No adult should have to get any other adult’s permission to obtain their own records.

Someone else writes – I’m confused about how this protects natural parents. It seems like it’s just a difficult-to-impossible side quest to make it less likely that any adoptee will find their natural family, all to benefit adopters who fear reunion, in the guise of “protecting the birth mother’s privacy”.

Exactly !! The stated reason for the secrecy has always been to protect the privacy of the original parents but that rings hollow and it has been abundantly proven that the reason is to protect the adoptive parents from dealing with adoptee/original parent intrusions.

Sometimes It Helps To Know

Street Urchins

The Industrial Revolution in the 1880s and the influx of 35 million European immigrants to the US swelled the ranks of the poor.  Some families were unable to care for their children.  Desperate mothers gave their babies to workers at foundling asylums. Lacking resources, these children were sometimes boarded with uneducated women who killed them with neglect.

Any abandoned children found by the police were usually already dead.

Poorhouses were filthy institutions to which abandoned children were sent if they lived to the age of 4. In these places, the children were mixed in with criminally insane adults.

In times like that, orphanages must have seemed like progress.  However, early orphanages had mortality rates as high as 50%.

Another option was a “baby farm”. These were homes or apartments where, for a fee, uneducated women housed babies whose parents were unable to raise them. Some baby farmers received periodic payments, others were paid in lump sums. Some of these farmers starved, suffocated or drowned “paid for” babies.

If the owner of a “baby farm” took out insurance on the lives of the babies in their care, the death toll rose higher. An 1895 editorial in the New York Times suggested that “life insurance for children should be declared invalid because it was a temptation to inhuman crimes.”

Understandably, children growing up in poorhouses or baby farms, who survived into adolescence, often fled as soon as they were able. Therefore, by 1872, the number of street urchins was high. These children were left to beg, steal, sell newspapers and at times even prostituted themselves for food.

They were the “apple boys” and “flower girls” who sold their goods on street corners, the “singing girls” who boarded docked ships at night to entertain the men with music (and were sometimes raped).

These children slept on steps, in filthy cellars, on the iron tubes of bridges or burned-out safes on Wall Street.
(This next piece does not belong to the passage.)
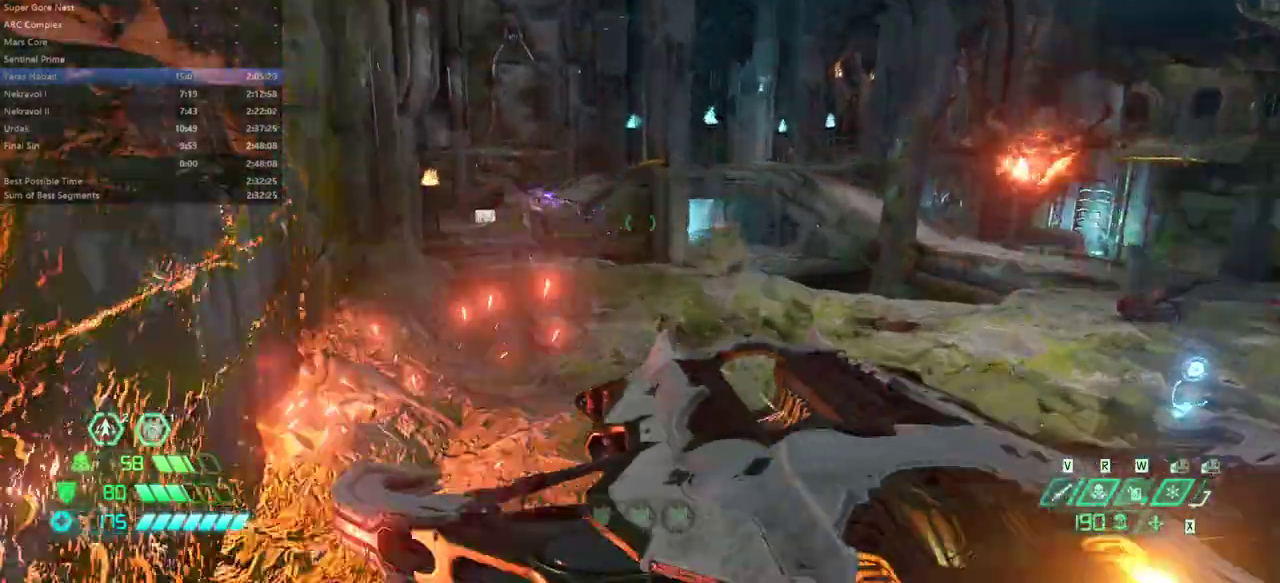
{"keys": ["fw"], "mouse": [], "events": [[33, "mouse_right", "up"], [367, "ssg", "down"], [467, "ssg", "up"]]}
Ten would pile together on cold winter nights for warmth or fight for spots near grates through which hot air blew, generated by underground presses.

Homeless children had been so poorly valued that one orphanage in Nashville was called – The Home for Friendless Children. These children were often referred to as “ragamuffins”, “little wanderers”, “street Arabs” or “guttersnipes”.

Massachusetts passed the country’s first adoption law in 1851. Looked at it historically, it would seem an improvement.  Poverty has always been – and continues to be – the reason that children are separated from their natural parents.  Sadly.